Problem to solve: Return the lines of the items below from the line containing "scientific name: Crotalaria purshii" through the line containing "collector number: 394", inclusive, as a JSON list of strings with one string per line and no blank lines.
<<<<
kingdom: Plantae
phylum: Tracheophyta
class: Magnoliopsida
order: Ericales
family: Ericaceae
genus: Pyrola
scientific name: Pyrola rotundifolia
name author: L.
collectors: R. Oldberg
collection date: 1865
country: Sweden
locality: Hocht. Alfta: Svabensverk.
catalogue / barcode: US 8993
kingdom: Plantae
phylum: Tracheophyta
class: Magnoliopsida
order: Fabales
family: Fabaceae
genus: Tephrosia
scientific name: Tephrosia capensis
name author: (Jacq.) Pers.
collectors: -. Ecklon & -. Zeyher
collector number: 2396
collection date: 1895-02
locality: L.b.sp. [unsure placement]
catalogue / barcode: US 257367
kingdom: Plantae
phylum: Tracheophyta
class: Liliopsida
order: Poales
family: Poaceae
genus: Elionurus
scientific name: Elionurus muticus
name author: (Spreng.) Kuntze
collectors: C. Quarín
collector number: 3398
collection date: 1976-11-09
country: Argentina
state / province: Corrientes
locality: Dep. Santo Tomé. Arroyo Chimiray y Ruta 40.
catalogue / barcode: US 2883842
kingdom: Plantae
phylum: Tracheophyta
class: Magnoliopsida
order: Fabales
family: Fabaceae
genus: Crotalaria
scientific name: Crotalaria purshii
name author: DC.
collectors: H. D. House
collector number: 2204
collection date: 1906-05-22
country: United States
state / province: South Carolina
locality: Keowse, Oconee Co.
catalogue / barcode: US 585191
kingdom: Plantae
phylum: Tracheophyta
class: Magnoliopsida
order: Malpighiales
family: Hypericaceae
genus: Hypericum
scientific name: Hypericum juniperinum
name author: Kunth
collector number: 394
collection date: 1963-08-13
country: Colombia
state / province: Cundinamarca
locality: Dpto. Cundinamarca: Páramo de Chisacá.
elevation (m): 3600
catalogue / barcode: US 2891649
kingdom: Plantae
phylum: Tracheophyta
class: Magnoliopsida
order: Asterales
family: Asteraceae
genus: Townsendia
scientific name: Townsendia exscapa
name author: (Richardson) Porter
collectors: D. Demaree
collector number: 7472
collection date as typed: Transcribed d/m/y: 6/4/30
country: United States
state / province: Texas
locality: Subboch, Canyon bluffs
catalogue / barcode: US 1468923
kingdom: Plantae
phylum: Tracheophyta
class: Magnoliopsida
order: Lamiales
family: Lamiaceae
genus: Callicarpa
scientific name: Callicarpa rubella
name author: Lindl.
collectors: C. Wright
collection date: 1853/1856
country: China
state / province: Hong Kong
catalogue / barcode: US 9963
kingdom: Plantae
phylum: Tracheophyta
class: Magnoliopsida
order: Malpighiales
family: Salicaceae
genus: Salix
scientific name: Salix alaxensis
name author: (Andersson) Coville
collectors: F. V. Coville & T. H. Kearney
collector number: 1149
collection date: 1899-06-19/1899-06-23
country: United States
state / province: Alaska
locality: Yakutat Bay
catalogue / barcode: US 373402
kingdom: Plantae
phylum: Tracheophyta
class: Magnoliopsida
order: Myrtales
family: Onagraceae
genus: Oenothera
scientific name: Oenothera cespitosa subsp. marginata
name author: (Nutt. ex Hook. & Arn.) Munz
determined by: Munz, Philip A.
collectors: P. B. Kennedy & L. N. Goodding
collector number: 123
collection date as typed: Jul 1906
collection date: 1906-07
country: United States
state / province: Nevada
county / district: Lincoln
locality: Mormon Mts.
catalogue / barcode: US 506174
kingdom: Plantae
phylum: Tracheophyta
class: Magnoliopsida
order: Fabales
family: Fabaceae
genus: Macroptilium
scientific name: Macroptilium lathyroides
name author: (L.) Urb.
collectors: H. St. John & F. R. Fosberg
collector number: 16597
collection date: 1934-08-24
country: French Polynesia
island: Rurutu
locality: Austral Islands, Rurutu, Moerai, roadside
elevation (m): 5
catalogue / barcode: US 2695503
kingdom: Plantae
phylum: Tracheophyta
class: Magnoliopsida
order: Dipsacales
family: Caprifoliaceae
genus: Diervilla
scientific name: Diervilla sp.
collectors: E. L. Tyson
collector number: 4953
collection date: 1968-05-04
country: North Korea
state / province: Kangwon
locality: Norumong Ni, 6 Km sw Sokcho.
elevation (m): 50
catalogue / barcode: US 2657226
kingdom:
>>>>
Answer below:
[
  "scientific name: Crotalaria purshii",
  "name author: DC.",
  "collectors: H. D. House",
  "collector number: 2204",
  "collection date: 1906-05-22",
  "country: United States",
  "state / province: South Carolina",
  "locality: Keowse, Oconee Co.",
  "catalogue / barcode: US 585191",
  "kingdom: Plantae",
  "phylum: Tracheophyta",
  "class: Magnoliopsida",
  "order: Malpighiales",
  "family: Hypericaceae",
  "genus: Hypericum",
  "scientific name: Hypericum juniperinum",
  "name author: Kunth",
  "collector number: 394"
]